The hunting went on, and by the time the Greenland headed back to St. John’s, pelts worth forty-three thousand dollars were safely stowed in her hold. Although Wilfred had put his other duties first, he had still managed to bring back his share of pelts to the ship, a fact that impressed the men. When they reached port, the men took up a collection and handed Wilfred thirty-seven dollars for the mission fund. They told him they were grateful to have a doctor and a minister on board and encouraged him to come back the following year.

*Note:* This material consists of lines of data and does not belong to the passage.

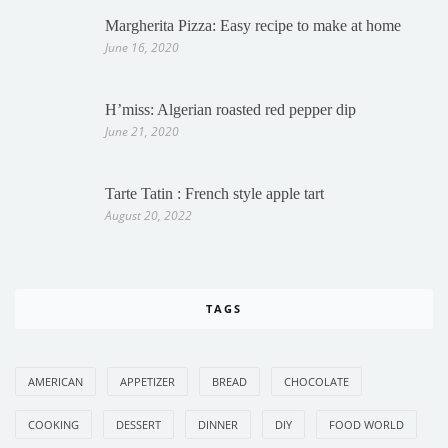
Margherita Pizza: Easy recipe to make at home
June 16, 2020
H’miss: Algerian roasted red pepper dip
June 21, 2020
Tarte Tatin : French style apple tart
August 20, 2022
TAGS
AMERICAN
APPETIZER
BREAD
CHOCOLATE
COOKING
DESSERT
DINNER
DIY
FOOD WORLD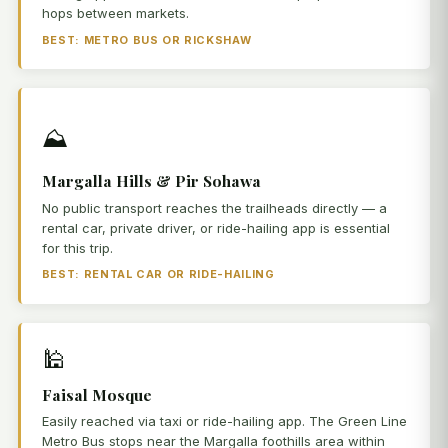
hops between markets.
BEST: METRO BUS OR RICKSHAW
⛰️
Margalla Hills & Pir Sohawa
No public transport reaches the trailheads directly — a
rental car, private driver, or ride-hailing app is essential
for this trip.
BEST: RENTAL CAR OR RIDE-HAILING
🕌
Faisal Mosque
Easily reached via taxi or ride-hailing app. The Green Line
Metro Bus stops near the Margalla foothills area within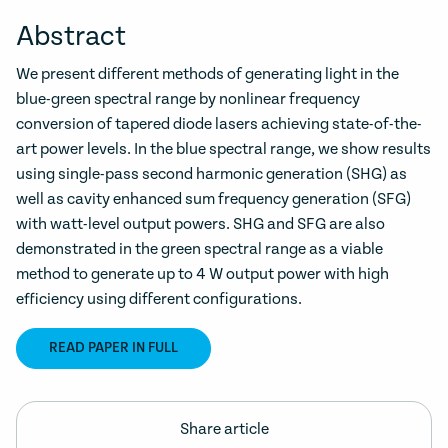
Abstract
We present different methods of generating light in the
blue-green spectral range by nonlinear frequency
conversion of tapered diode lasers achieving state-of-the-
art power levels. In the blue spectral range, we show results
using single-pass second harmonic generation (SHG) as
well as cavity enhanced sum frequency generation (SFG)
with watt-level output powers. SHG and SFG are also
demonstrated in the green spectral range as a viable
method to generate up to 4 W output power with high
efficiency using different configurations.
READ PAPER IN FULL
Share article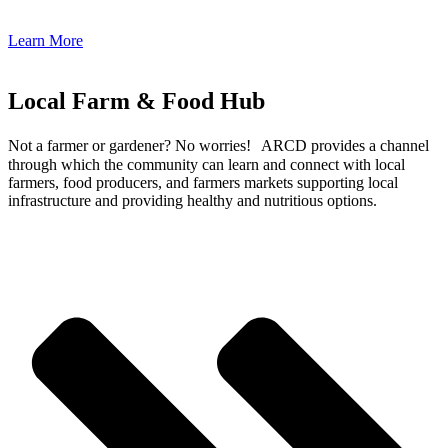
Learn More
Local Farm & Food Hub
Not a farmer or gardener? No worries! ARCD provides a channel
through which the community can learn and connect with local
farmers, food producers, and farmers markets supporting local
infrastructure and providing healthy and nutritious options.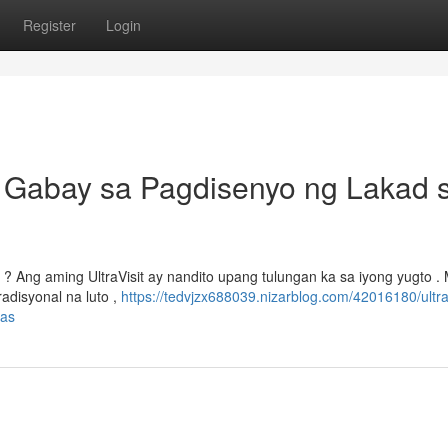
Register
Login
g Gabay sa Pagdisenyo ng Lakad 
 Ang aming UltraVisit ay nandito upang tulungan ka sa iyong yugto . 
disyonal na luto ,
https://tedvjzx688039.nizarblog.com/42016180/ultrav
nas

Wilfred said he would try, but the letter from the mission committee weighed heavily on his heart.

As the ocean liner that was taking him back to England slipped out of St. John’s Harbor, Wilfred wondered whether he would ever again see the people and the coast that had become so dear to him.

Chapter 11
Red Bay Cooperative Society

On May 1, 1896, Wilfred stood before the council of the National Mission to Deep-Sea Fishermen giving a report on the work in Newfoundland and Labrador. For the most part, the council was impressed with all that had been done and the money Wilfred had raised in Canada and the United States. But the council did have one problem with Wilfred’s work. While he was away, the mission council had come to the conclusion that the work across the Atlantic Ocean had become too closely linked with the name Wilfred Grenfell. To illustrate their concern, the council produced letters that had been addressed to “The Grenfell Mission,” when in fact they were meant for the National Mission to Deep-Sea Fishermen.